He certainly wasn't perfect, but Lee's "Bad Old Man" could certainly do some fighting.
Agreed with that assesment. As ole` Jubal put it to a major "we haven't taken Washington, but we scared Abe Lincoln like hell."I tend to agree with Bill. Early's mission was a desperate hail-mary attempt to distract Grant and give Lee some breathing room. Early accomplished all that could be realistically expected of him but it was ultimately for naught.
I don't think you can call Early's operations from June to October a single campaign. I think it was two campaigns, one from June to August and another from August to October. The dividing point is Sheridan being appointed to command the Union forces facing Early.

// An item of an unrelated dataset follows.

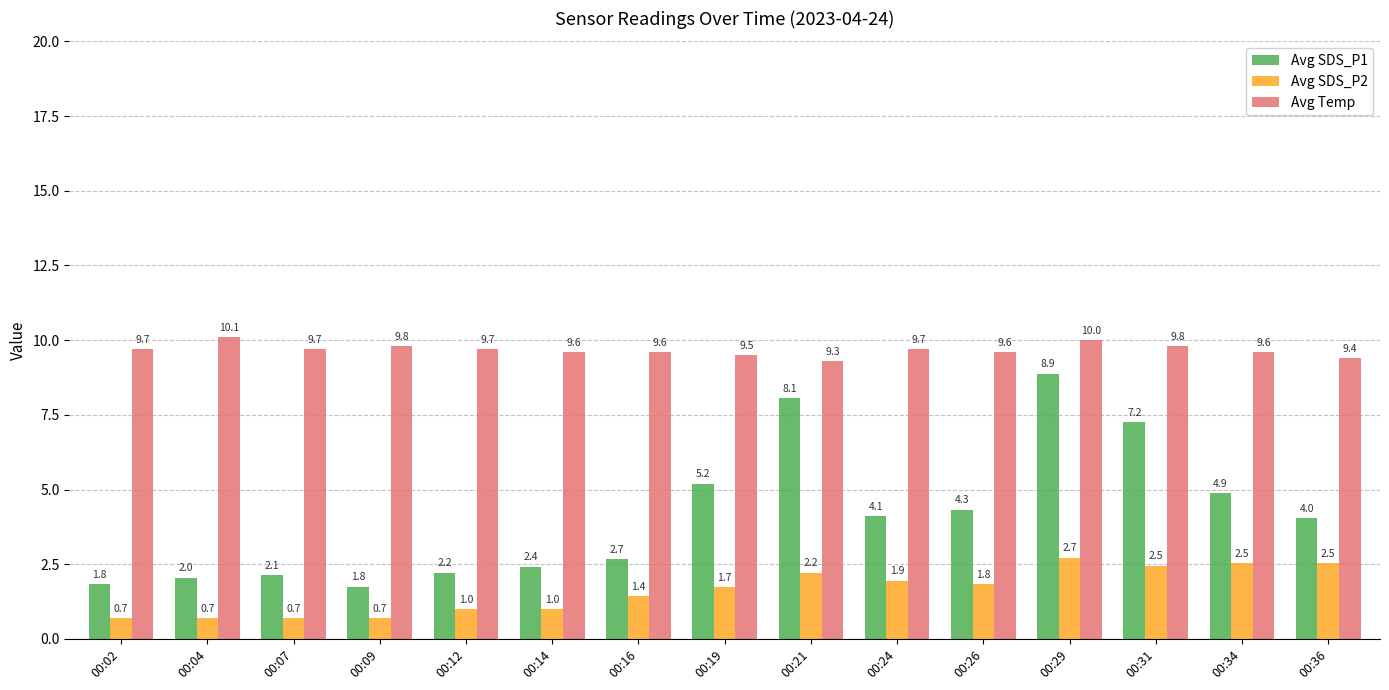

Which category has the highest value in the Avg Temp series?

00:04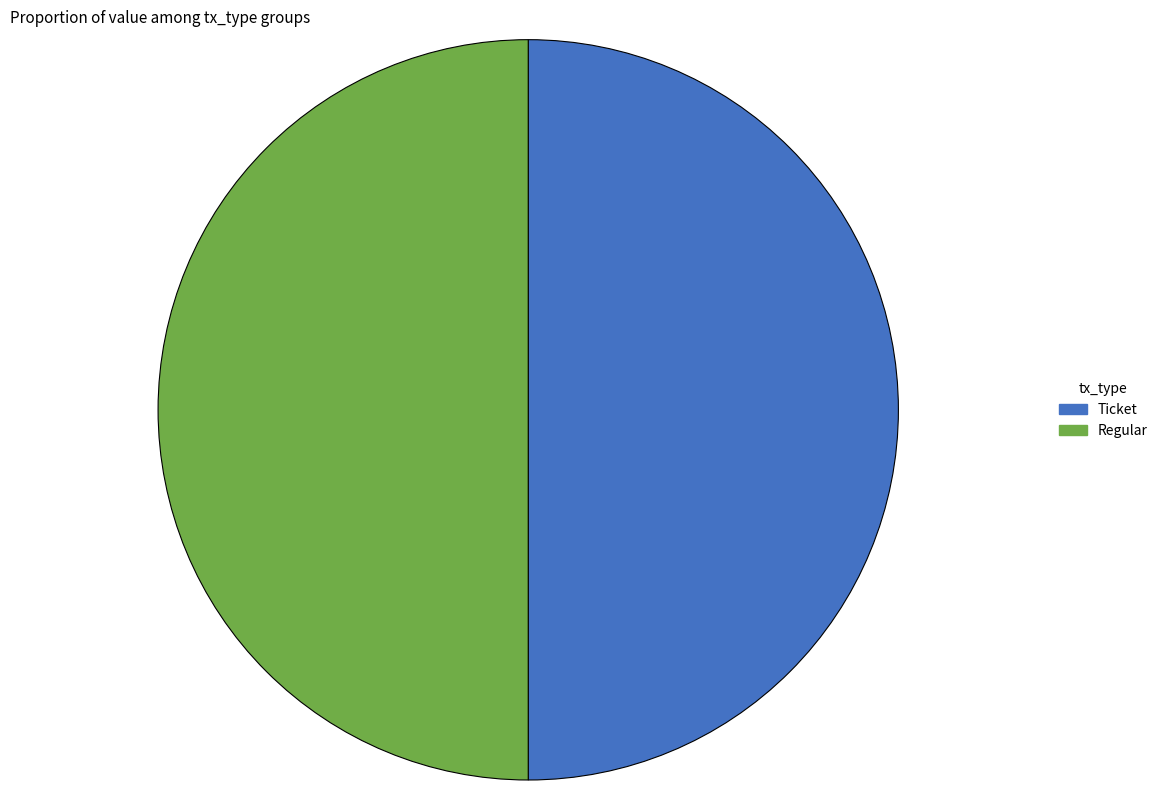

Is the sum of Regular and Ticket greater than half?

Yes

In the first campaign, Early was not only successful but was spectacularly successful. He drove Union forces out of the Valley, reduced the pressure on Lee by drawing off the XI Corps and part of another corps from Petersburg, secured critical agricultural land for the Confederacy, humiliated the Lincoln administration by coming so close to Washington at a time when Lincoln was increasingly likely to lose the 1864 election, gathered supplies and secured money from enemy territory, raised Southern morale, lowered Northern morale, and inflicted three tactical defeats on the Union army (Monocacy, Cool Springs, and Second Kernstown). And all this with a force of only about 14,000 men!
In the second campaign, it can't be said that it was a success. Early successively lost three battles against Sheridan (Third Winchester, Fisher's Hill, and Cedar Creek) and his army was basically wrecked. But it was far from a humiliating failure. With between 15,000-20,000 men against Sheridan's 45,000 or so, Early fought hard and inflicted heavy casualties at Third Winchester and pulled off a spectacular surprise attack at Cedar Creek. I frankly doubt anyone could have done a better job than Early did.
Which was really all he could have been expected to do.Early stayed in the Valley until March of 1865, when his entire force, minus him and his staff, was captured by G A Custer at the battle of Waynesboro. He stopped Hunter cold at Lynchburg and ran the Feds out of the Valley, but all it really did was postpone the inevitable. Still, I think it's a good question.
His "Fatal Pause" at Cedar Creek was his failure. He should have heeded the advice of Gen. Gordon, and victory would have been the result.